(Given data)
__________________________________________________

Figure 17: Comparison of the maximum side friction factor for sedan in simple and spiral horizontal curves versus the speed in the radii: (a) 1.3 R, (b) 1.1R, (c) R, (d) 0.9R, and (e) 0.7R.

__________________________________________________

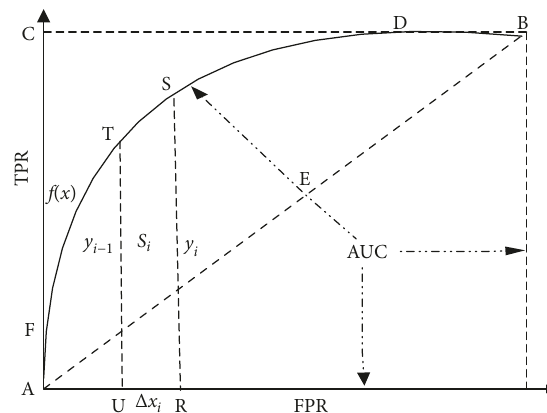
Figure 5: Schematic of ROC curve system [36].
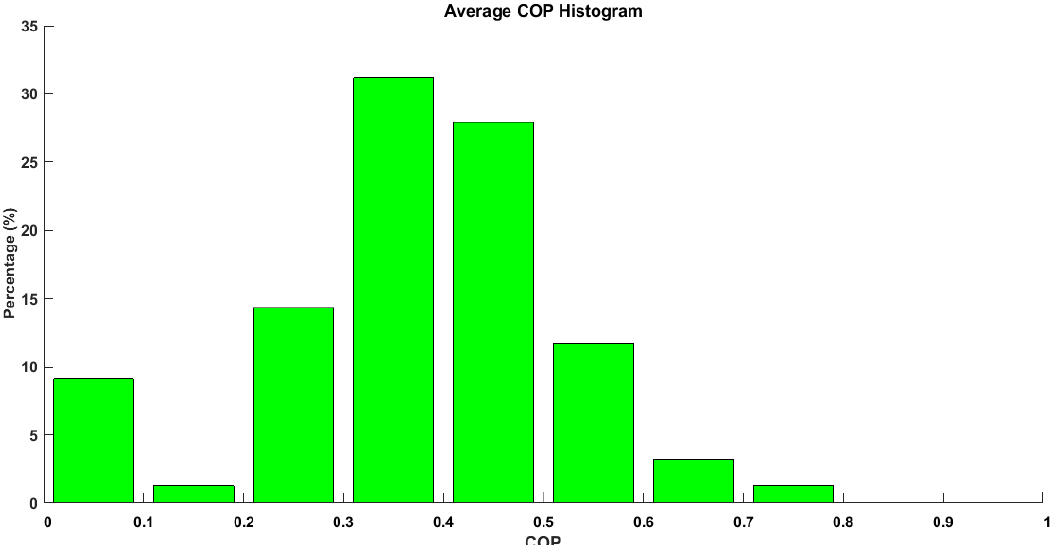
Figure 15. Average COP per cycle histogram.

__________________________________________________

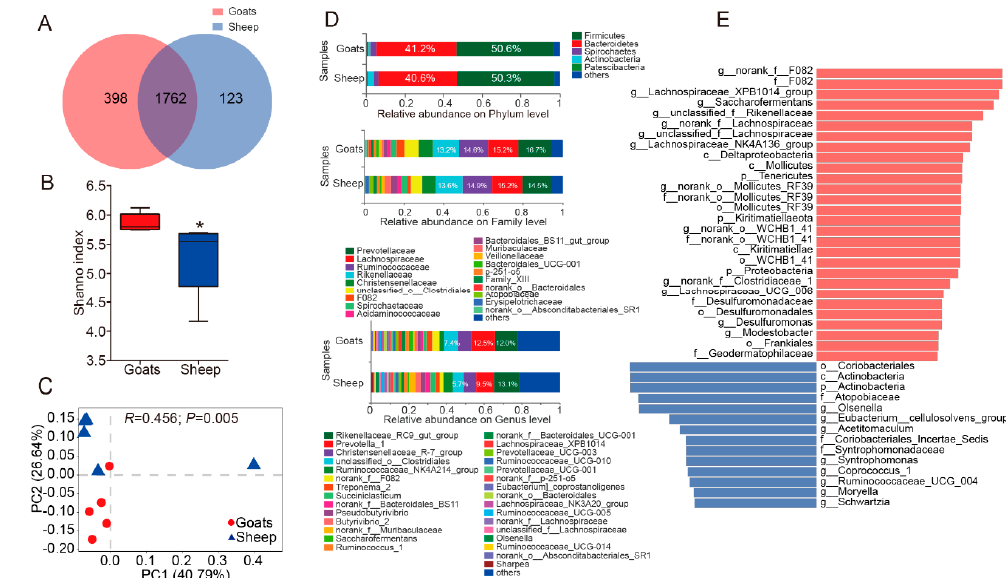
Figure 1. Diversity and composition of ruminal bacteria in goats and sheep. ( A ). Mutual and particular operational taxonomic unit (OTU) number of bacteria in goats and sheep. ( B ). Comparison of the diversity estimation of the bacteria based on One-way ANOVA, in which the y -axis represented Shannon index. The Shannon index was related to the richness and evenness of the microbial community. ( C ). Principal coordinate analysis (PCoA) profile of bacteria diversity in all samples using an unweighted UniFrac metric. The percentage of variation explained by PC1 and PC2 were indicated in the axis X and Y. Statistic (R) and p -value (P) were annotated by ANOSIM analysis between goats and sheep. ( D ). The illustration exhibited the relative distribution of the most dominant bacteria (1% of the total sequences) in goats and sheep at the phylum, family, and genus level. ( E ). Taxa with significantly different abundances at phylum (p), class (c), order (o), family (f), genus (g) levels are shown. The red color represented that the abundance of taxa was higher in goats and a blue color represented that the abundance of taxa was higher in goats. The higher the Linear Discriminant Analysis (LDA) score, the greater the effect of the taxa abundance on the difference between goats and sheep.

__________________________________________________

Find all lines holding the word "Comparison" in the records above and copy them.

Figure 17: Comparison of the maximum side friction factor for sedan in simple and spiral horizontal curves versus the speed in the radii: (a) 1.3 R, (b) 1.1R, (c) R, (d) 0.9R, and (e) 0.7R.
Figure 1. Diversity and composition of ruminal bacteria in goats and sheep. ( A ). Mutual and particular operational taxonomic unit (OTU) number of bacteria in goats and sheep. ( B ). Comparison of the diversity estimation of the bacteria based on One-way ANOVA, in which the y -axis represented Shannon index. The Shannon index was related to the richness and evenness of the microbial community. ( C ). Principal coordinate analysis (PCoA) profile of bacteria diversity in all samples using an unweighted UniFrac metric. The percentage of variation explained by PC1 and PC2 were indicated in the axis X and Y. Statistic (R) and p -value (P) were annotated by ANOSIM analysis between goats and sheep. ( D ). The illustration exhibited the relative distribution of the most dominant bacteria (1% of the total sequences) in goats and sheep at the phylum, family, and genus level. ( E ). Taxa with significantly different abundances at phylum (p), class (c), order (o), family (f), genus (g) levels are shown. The red color represented that the abundance of taxa was higher in goats and a blue color represented that the abundance of taxa was higher in goats. The higher the Linear Discriminant Analysis (LDA) score, the greater the effect of the taxa abundance on the difference between goats and sheep.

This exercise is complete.